(Stored items)
___
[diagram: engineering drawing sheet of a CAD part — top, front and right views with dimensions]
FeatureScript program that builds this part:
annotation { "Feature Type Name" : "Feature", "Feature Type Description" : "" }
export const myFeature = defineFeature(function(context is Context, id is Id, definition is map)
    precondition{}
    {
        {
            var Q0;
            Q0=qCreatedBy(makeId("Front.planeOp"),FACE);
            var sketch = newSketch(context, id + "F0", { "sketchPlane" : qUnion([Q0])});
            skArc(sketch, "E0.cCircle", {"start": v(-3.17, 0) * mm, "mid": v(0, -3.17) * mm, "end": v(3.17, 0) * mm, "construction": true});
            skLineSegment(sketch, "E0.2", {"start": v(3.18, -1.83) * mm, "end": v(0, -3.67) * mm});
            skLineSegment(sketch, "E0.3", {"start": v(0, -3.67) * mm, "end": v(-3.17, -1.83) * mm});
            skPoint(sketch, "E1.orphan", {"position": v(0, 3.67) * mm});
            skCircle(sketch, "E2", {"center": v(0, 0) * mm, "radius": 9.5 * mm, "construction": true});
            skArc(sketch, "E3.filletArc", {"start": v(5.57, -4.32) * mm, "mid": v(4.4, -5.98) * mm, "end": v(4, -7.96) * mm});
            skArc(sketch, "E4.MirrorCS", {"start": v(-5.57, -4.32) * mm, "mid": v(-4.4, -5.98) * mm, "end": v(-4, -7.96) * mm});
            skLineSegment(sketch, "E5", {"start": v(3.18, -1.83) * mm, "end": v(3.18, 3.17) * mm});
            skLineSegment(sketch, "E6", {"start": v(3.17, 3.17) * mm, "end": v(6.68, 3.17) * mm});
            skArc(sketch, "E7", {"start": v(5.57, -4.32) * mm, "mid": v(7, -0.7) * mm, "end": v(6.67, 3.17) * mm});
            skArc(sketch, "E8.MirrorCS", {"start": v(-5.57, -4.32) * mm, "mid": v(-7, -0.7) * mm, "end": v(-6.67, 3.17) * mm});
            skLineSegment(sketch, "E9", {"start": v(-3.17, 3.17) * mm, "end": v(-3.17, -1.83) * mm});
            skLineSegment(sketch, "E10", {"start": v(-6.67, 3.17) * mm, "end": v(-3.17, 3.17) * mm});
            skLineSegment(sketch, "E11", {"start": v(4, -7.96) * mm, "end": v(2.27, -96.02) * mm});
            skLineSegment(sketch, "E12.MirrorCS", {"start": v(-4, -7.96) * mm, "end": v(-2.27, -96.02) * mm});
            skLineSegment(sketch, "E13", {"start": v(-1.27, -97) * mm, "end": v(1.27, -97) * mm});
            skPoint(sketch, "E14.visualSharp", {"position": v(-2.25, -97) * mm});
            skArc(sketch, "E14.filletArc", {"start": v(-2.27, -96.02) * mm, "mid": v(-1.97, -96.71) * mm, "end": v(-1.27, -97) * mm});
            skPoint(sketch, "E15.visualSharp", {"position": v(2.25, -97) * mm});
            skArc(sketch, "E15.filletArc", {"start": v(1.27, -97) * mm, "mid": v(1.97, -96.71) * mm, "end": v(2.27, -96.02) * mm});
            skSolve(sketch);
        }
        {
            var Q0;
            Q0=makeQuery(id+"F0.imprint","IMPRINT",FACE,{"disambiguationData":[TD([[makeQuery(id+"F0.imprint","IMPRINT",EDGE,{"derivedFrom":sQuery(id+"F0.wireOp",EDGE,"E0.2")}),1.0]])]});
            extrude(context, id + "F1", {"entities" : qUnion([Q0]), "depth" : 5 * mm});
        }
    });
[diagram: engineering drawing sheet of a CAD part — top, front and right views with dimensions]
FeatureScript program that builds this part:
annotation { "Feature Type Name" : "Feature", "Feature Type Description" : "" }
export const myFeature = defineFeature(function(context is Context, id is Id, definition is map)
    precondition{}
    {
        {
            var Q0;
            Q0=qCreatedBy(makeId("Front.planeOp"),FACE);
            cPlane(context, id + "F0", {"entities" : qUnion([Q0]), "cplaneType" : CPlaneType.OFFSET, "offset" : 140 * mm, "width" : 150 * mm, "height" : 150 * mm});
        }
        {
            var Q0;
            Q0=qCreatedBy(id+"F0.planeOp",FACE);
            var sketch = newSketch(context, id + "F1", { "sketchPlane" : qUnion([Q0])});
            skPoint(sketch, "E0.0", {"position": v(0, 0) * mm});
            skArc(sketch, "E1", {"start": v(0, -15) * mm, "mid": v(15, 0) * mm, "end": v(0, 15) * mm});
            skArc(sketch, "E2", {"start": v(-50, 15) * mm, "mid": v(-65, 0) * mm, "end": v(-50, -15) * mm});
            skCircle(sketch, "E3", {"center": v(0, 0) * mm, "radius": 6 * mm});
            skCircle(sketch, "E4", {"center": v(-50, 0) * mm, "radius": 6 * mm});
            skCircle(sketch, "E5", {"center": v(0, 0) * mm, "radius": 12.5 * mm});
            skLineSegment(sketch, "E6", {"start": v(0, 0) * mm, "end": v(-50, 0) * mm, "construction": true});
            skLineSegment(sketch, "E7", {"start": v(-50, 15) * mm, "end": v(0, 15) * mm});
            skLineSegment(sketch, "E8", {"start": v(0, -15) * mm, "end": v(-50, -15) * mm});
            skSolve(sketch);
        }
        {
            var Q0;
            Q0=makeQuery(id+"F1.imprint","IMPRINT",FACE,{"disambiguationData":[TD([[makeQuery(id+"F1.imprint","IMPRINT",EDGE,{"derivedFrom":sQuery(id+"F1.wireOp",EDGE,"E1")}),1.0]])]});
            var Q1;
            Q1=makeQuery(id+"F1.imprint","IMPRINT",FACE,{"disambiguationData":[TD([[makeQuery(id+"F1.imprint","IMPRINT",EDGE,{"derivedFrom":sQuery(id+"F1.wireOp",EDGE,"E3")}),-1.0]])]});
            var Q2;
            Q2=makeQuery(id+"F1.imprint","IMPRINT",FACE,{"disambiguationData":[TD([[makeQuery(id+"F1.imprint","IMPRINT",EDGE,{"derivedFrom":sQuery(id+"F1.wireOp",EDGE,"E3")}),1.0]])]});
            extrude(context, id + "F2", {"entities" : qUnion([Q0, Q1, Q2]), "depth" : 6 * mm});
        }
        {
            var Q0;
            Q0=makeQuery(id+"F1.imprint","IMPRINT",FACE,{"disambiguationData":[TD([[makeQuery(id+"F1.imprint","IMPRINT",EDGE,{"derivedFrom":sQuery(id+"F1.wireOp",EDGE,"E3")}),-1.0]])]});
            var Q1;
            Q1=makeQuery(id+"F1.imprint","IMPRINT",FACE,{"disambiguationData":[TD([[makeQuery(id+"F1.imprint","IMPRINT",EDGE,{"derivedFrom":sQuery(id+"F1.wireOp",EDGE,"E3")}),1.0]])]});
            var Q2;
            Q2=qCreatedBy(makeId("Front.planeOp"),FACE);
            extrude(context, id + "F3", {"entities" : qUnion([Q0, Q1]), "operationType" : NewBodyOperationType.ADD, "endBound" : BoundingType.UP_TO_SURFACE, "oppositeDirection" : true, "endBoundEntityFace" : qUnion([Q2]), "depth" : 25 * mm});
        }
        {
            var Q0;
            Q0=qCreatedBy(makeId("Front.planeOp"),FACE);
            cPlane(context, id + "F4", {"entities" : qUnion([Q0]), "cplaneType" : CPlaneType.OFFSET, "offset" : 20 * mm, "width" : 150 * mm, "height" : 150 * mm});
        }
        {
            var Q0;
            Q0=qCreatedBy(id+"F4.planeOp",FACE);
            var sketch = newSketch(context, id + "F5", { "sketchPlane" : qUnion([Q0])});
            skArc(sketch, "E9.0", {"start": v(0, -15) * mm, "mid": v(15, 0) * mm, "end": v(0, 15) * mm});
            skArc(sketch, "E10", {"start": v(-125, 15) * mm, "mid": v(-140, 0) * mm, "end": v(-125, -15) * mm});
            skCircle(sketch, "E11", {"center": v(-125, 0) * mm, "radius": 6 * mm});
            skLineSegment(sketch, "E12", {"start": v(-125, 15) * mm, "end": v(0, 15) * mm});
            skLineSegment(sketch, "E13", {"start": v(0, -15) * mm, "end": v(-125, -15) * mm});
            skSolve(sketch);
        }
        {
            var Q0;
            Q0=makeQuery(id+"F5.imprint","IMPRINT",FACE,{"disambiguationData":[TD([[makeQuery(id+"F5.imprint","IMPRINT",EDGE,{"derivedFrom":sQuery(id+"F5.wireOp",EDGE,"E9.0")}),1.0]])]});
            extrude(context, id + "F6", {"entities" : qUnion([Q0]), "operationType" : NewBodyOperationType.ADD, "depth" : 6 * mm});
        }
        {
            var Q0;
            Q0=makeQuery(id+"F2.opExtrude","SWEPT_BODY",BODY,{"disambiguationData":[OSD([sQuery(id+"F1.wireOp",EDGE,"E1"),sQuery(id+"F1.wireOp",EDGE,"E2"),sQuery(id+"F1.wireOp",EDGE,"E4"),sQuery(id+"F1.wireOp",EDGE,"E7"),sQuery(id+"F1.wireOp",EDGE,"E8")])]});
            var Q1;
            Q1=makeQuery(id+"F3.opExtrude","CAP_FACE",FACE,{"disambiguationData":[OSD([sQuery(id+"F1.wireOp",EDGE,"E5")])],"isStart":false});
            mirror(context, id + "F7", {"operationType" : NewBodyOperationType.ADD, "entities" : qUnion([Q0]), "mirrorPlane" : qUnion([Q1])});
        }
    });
___
> _Goal_:
Write out the rows verbatim, from the start of the rows through the line containing "v(-4.4, -5.98) *".

> _Exercise solution_:
[diagram: engineering drawing sheet of a CAD part — top, front and right views with dimensions]
FeatureScript program that builds this part:
annotation { "Feature Type Name" : "Feature", "Feature Type Description" : "" }
export const myFeature = defineFeature(function(context is Context, id is Id, definition is map)
    precondition{}
    {
        {
            var Q0;
            Q0=qCreatedBy(makeId("Front.planeOp"),FACE);
            var sketch = newSketch(context, id + "F0", { "sketchPlane" : qUnion([Q0])});
            skArc(sketch, "E0.cCircle", {"start": v(-3.17, 0) * mm, "mid": v(0, -3.17) * mm, "end": v(3.17, 0) * mm, "construction": true});
            skLineSegment(sketch, "E0.2", {"start": v(3.18, -1.83) * mm, "end": v(0, -3.67) * mm});
            skLineSegment(sketch, "E0.3", {"start": v(0, -3.67) * mm, "end": v(-3.17, -1.83) * mm});
            skPoint(sketch, "E1.orphan", {"position": v(0, 3.67) * mm});
            skCircle(sketch, "E2", {"center": v(0, 0) * mm, "radius": 9.5 * mm, "construction": true});
            skArc(sketch, "E3.filletArc", {"start": v(5.57, -4.32) * mm, "mid": v(4.4, -5.98) * mm, "end": v(4, -7.96) * mm});
            skArc(sketch, "E4.MirrorCS", {"start": v(-5.57, -4.32) * mm, "mid": v(-4.4, -5.98) * mm, "end": v(-4, -7.96) * mm});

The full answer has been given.